Brinquemos ao apanha: o que é que distingue Isabela de Maria Luísa? “Essa é a pergunta à qual nunca irei responder. Se estivesse lá inteira, seria o caos. Quero prender o leitor, obrigá-lo a amar-me e sirvo-me de todos os estratagemas. A literatura é o privado e o íntimo, o autêntico, mas posso construir camadas sobre a autobiografia.” Montar uma narrativa, mesmo usando a experiência autobiográfica, não deixa de ser um trabalho ficcional, e Isabela fala de um leitor que numa sessão de apresentação do livro elogiou a sua coragem em revelar um episódio que, diz ela, não foi vivido por si: “Adorei e assumi. É tudo verdade e é tudo ficção. Uso a minha vida para construir outra vida. Estou aqui, este é o meu corpo e o meu corpo está aqui para tudo, amem-me, dêem-me pancada, façam o que quiserem.  Estou aqui para fazer barulho.”

Há um episódio de infância, recordado em Caderno de Memórias Coloniais, em que Isabela esbofeteia uma mulata. A impunidade é tanto mais grave por saber que ela não pode devolver-lhe a agressão. Esse episódio é um grande momento de literatura por concentrar a aprendizagem do colonialismo e do seu exercício de poder. Um outro exercício de poder é nomeado em A Gorda, em que Maria Luísa é visitada de surpresa por David, depois de ele a ter deixado. Deixou-a, mas ainda a deseja e força-a ter sexo até ela desistir: “Deseja o meu desprezível corpo que o envergonha? Use-o, então, e ponha-se a andar.”

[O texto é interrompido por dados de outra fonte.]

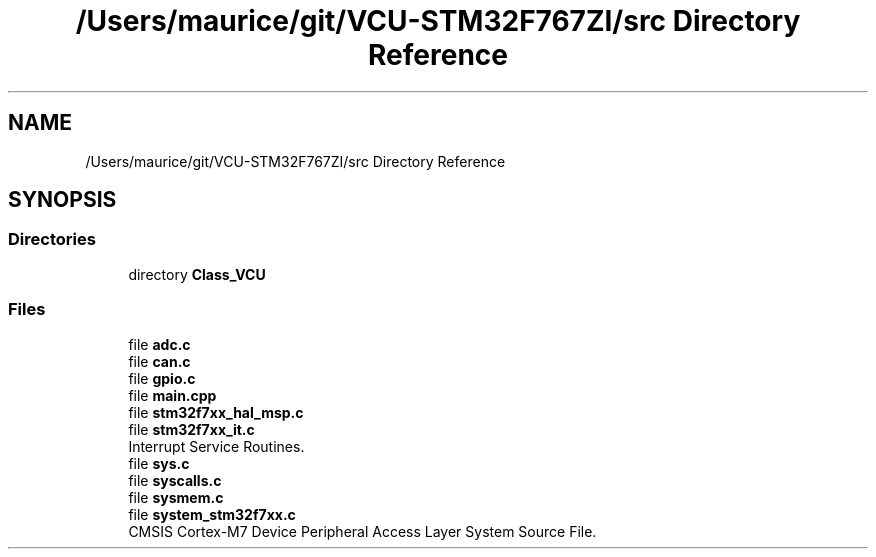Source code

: .TH "/Users/maurice/git/VCU-STM32F767ZI/src Directory Reference" 3 "Wed Jan 15 2020" "BFFT_VCU_V1" \" -*- nroff -*-
.ad l
.nh
.SH NAME
/Users/maurice/git/VCU-STM32F767ZI/src Directory Reference
.SH SYNOPSIS
.br
.PP
.SS "Directories"

.in +1c
.ti -1c
.RI "directory \fBClass_VCU\fP"
.br
.in -1c
.SS "Files"

.in +1c
.ti -1c
.RI "file \fBadc\&.c\fP"
.br
.ti -1c
.RI "file \fBcan\&.c\fP"
.br
.ti -1c
.RI "file \fBgpio\&.c\fP"
.br
.ti -1c
.RI "file \fBmain\&.cpp\fP"
.br
.ti -1c
.RI "file \fBstm32f7xx_hal_msp\&.c\fP"
.br
.ti -1c
.RI "file \fBstm32f7xx_it\&.c\fP"
.br
.RI "Interrupt Service Routines\&. "
.ti -1c
.RI "file \fBsys\&.c\fP"
.br
.ti -1c
.RI "file \fBsyscalls\&.c\fP"
.br
.ti -1c
.RI "file \fBsysmem\&.c\fP"
.br
.ti -1c
.RI "file \fBsystem_stm32f7xx\&.c\fP"
.br
.RI "CMSIS Cortex-M7 Device Peripheral Access Layer System Source File\&. "
.in -1c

“Aquilo que sou faz-se sobre todos os erros”, comenta. “Com todas as vilezas, não apagaria nada. A única coisa que apagaria: um sentimento de culpa e de inferioridade. Eu não me deveria ter ferido com o que os outros pensavam de mim. Mas se apagasse isso nunca teria escrito.”

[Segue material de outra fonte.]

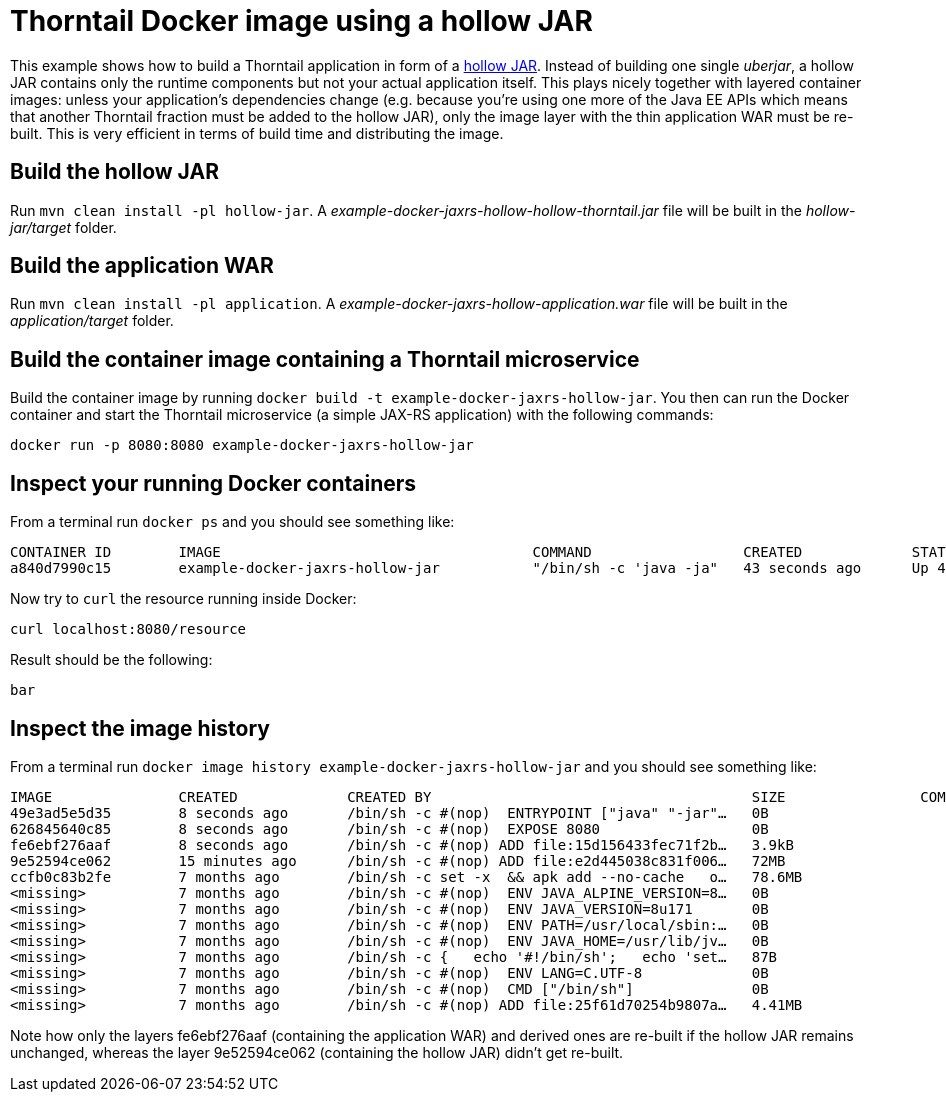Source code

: = Thorntail Docker image using a hollow JAR

This example shows how to build a Thorntail application in form of a https://docs.thorntail.io/2.3.0.Final/#hollow-jar_thorntail[hollow JAR].
Instead of building one single _uberjar_, a hollow JAR contains only the runtime components but not your actual application itself.
This plays nicely together with layered container images: unless your application's dependencies change
(e.g. because you're using one more of the Java EE APIs which means that another Thorntail fraction must be added to the hollow JAR),
only the image layer with the thin application WAR must be re-built.
This is very efficient in terms of build time and distributing the image.

== Build the hollow JAR

Run `mvn clean install -pl hollow-jar`.
A _example-docker-jaxrs-hollow-hollow-thorntail.jar_ file will be built in the _hollow-jar/target_ folder.

== Build the application WAR

Run `mvn clean install -pl application`.
A _example-docker-jaxrs-hollow-application.war_ file will be built in the _application/target_ folder.

== Build the container image containing a Thorntail microservice

Build the container image by running `docker build -t example-docker-jaxrs-hollow-jar`.
You then can run the Docker container and start the Thorntail microservice (a simple JAX-RS application) with the following commands:

`docker run -p 8080:8080 example-docker-jaxrs-hollow-jar`

== Inspect your running Docker containers

From a terminal run `docker ps` and you should see something like:

    CONTAINER ID        IMAGE                                     COMMAND                  CREATED             STATUS              PORTS                    NAMES
    a840d7990c15        example-docker-jaxrs-hollow-jar           "/bin/sh -c 'java -ja"   43 seconds ago      Up 42 seconds       0.0.0.0:8080->8080/tcp   admiring_brattain

Now try to `curl` the resource running inside Docker:

    curl localhost:8080/resource

Result should be the following:

    bar

== Inspect the image history

From a terminal run `docker image history example-docker-jaxrs-hollow-jar` and you should see something like:

    IMAGE               CREATED             CREATED BY                                      SIZE                COMMENT
    49e3ad5e5d35        8 seconds ago       /bin/sh -c #(nop)  ENTRYPOINT ["java" "-jar"…   0B
    626845640c85        8 seconds ago       /bin/sh -c #(nop)  EXPOSE 8080                  0B
    fe6ebf276aaf        8 seconds ago       /bin/sh -c #(nop) ADD file:15d156433fec71f2b…   3.9kB
    9e52594ce062        15 minutes ago      /bin/sh -c #(nop) ADD file:e2d445038c831f006…   72MB
    ccfb0c83b2fe        7 months ago        /bin/sh -c set -x  && apk add --no-cache   o…   78.6MB
    <missing>           7 months ago        /bin/sh -c #(nop)  ENV JAVA_ALPINE_VERSION=8…   0B
    <missing>           7 months ago        /bin/sh -c #(nop)  ENV JAVA_VERSION=8u171       0B
    <missing>           7 months ago        /bin/sh -c #(nop)  ENV PATH=/usr/local/sbin:…   0B
    <missing>           7 months ago        /bin/sh -c #(nop)  ENV JAVA_HOME=/usr/lib/jv…   0B
    <missing>           7 months ago        /bin/sh -c {   echo '#!/bin/sh';   echo 'set…   87B
    <missing>           7 months ago        /bin/sh -c #(nop)  ENV LANG=C.UTF-8             0B
    <missing>           7 months ago        /bin/sh -c #(nop)  CMD ["/bin/sh"]              0B
    <missing>           7 months ago        /bin/sh -c #(nop) ADD file:25f61d70254b9807a…   4.41MB

Note how only the layers fe6ebf276aaf (containing the application WAR) and derived ones are re-built if the hollow JAR remains unchanged,
whereas the layer 9e52594ce062 (containing the hollow JAR) didn't get re-built.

A Gorda é um cometa. Não um que acabou de passar, mas um que estava há muito tempo escondido, ainda a fumegar e a gerar trepidação na superfície da vida privada. Existe um precedente? Isabela tem uma afinidade com Adília Lopes: “Ela escreve sempre no fio da navalha. Assim como hoje se fala do Fernando Pessoa, daqui a uns anos irá falar-se da Adília Lopes. Fará parte do programa do 12.º ano, no exame nacional. Mas ainda é cedo.” Isabela é professora de Português na Escola Secundária Fernão Mendes Pinto, em Almada, o que só torna mais divertido o efeito de borrasca do seu trabalho na literatura portuguesa. Terá sido por isso que chegou tão tarde? “O que eu queria escrever não tinha lugar na literatura. Nos anos 90 enviei um original a uma grande figura da língua portuguesa que me respondeu a dizer que aquilo não prestava para nada. Se calhar não prestava mesmo. Mas naquilo que lhe enviei estava o gérmen do que queria escrever.” E ter a fama de Madonna, a ponto de se ver na obrigação de sair à rua de máscara? “Agrada-me a ideia de ser lida e de ser amada através da leitura, mas gosto muito do anonimato.”